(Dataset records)
=== Begin Enclosure ===

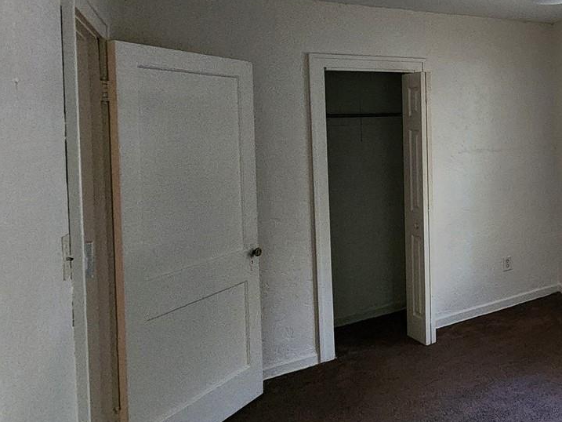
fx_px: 471
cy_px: 125
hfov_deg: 46.2
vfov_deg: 47.1
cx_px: 614
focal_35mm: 29
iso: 640
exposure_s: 1/30
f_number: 2.2
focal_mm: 2.2
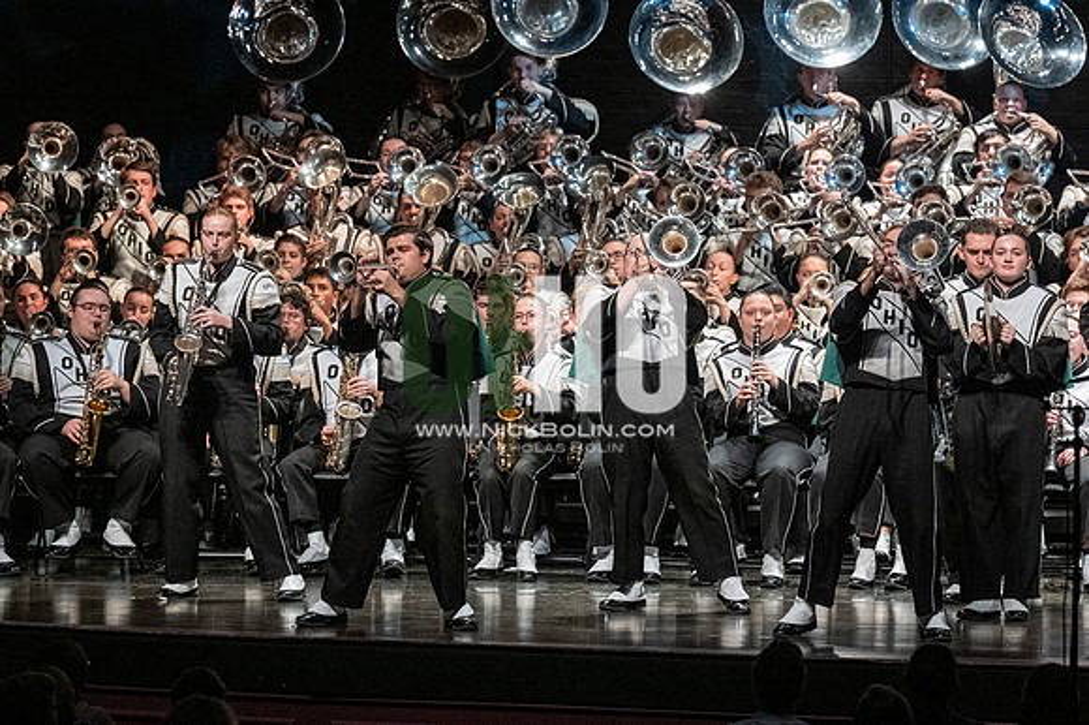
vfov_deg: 6.5
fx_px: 6349
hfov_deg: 9.8
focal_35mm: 210
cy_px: 362
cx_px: 544
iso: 4000
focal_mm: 140
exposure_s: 1/500
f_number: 4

=== End Enclosure ===

- _WHAT IS BEING ASKED_: Lines before the one containing "f_number: 2.2" are not wanted; write out that line and every later line through the end of the data above, exactly, without pictures.

- _EXERCISE ANSWER_:
f_number: 2.2
focal_mm: 2.2
vfov_deg: 6.5
fx_px: 6349
hfov_deg: 9.8
focal_35mm: 210
cy_px: 362
cx_px: 544
iso: 4000
focal_mm: 140
exposure_s: 1/500
f_number: 4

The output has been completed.